(Before-and-after change records)
================
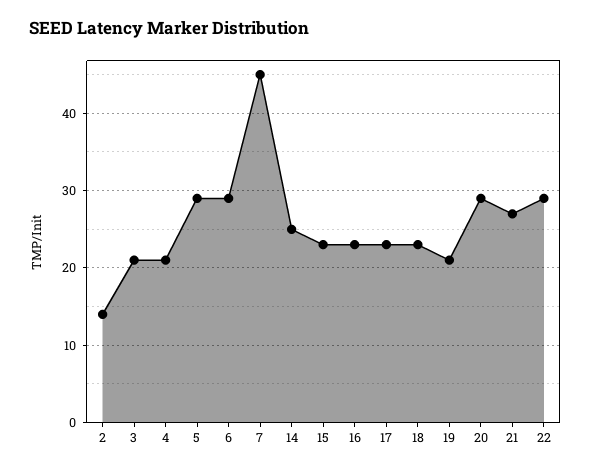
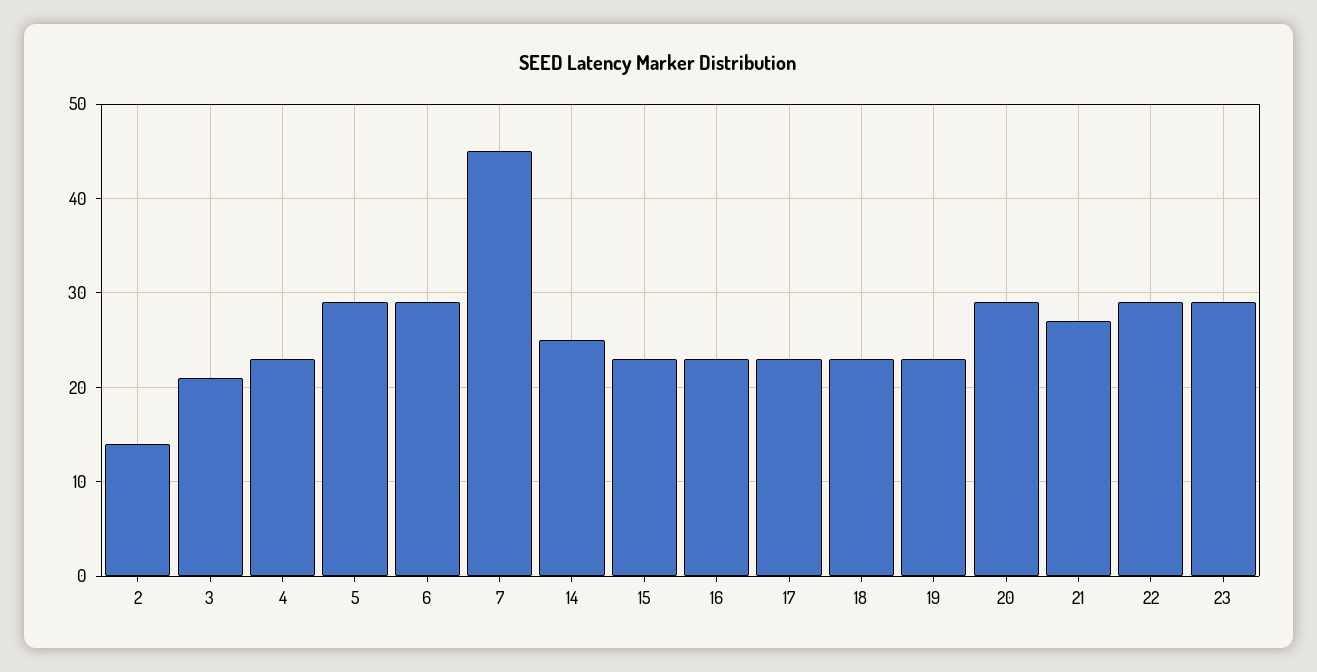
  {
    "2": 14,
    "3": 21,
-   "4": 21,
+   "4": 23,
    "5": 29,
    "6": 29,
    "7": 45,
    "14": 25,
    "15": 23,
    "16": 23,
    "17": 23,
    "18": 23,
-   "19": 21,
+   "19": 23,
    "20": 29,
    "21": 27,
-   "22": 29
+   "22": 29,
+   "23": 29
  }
================
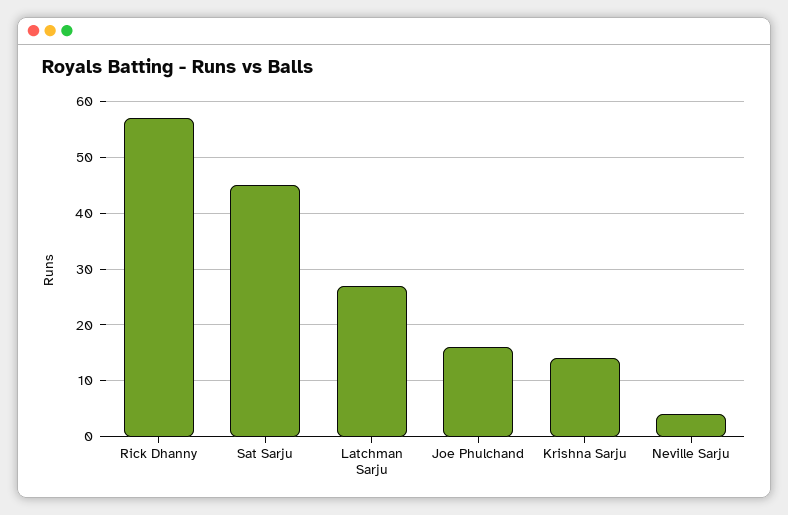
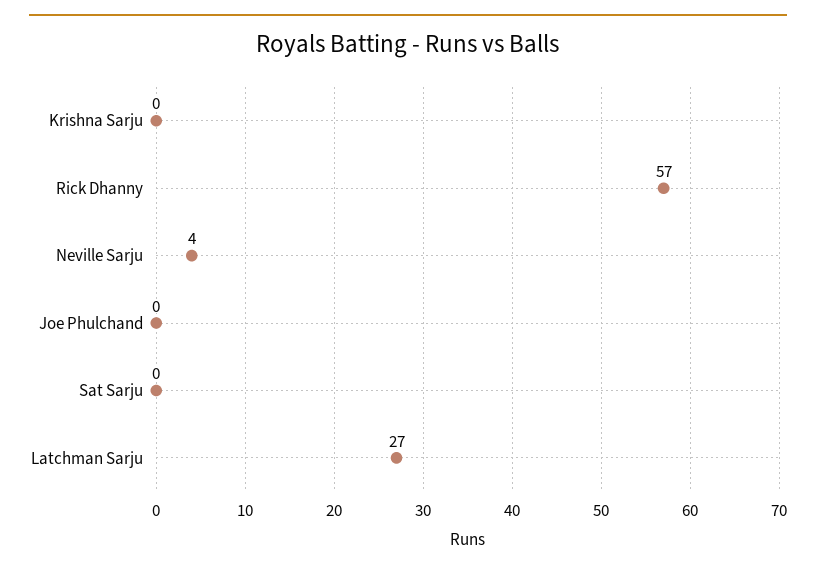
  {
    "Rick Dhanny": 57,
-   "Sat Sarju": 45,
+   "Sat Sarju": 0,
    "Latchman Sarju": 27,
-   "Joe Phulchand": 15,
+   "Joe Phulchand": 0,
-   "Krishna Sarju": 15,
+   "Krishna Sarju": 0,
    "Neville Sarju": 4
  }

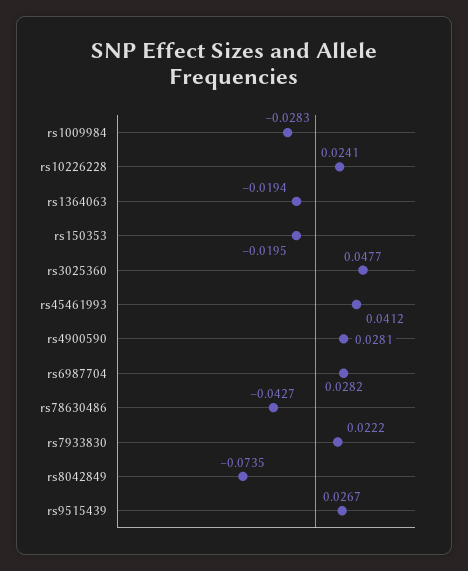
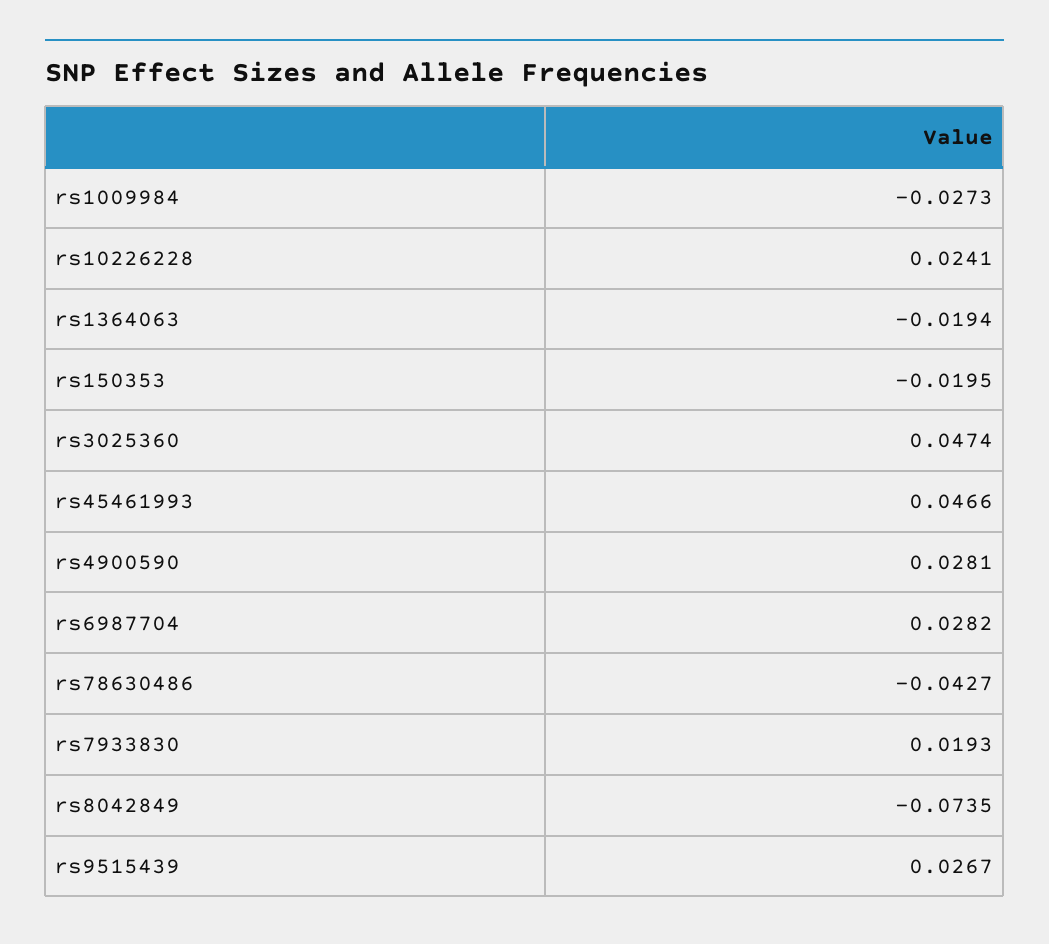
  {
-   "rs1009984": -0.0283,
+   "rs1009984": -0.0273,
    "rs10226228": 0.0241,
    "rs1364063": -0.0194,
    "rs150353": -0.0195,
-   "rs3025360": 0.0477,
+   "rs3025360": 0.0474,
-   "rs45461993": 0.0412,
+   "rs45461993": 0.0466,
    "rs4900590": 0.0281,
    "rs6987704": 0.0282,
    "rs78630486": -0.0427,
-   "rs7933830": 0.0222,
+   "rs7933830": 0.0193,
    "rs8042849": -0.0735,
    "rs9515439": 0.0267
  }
================
■ Task statement ■
Among the lines above, find each one containing the string "Sarju" and copy it.

■ Answer to the problem ■
-   "Sat Sarju": 45,
+   "Sat Sarju": 0,
    "Latchman Sarju": 27,
-   "Krishna Sarju": 15,
+   "Krishna Sarju": 0,
    "Neville Sarju": 4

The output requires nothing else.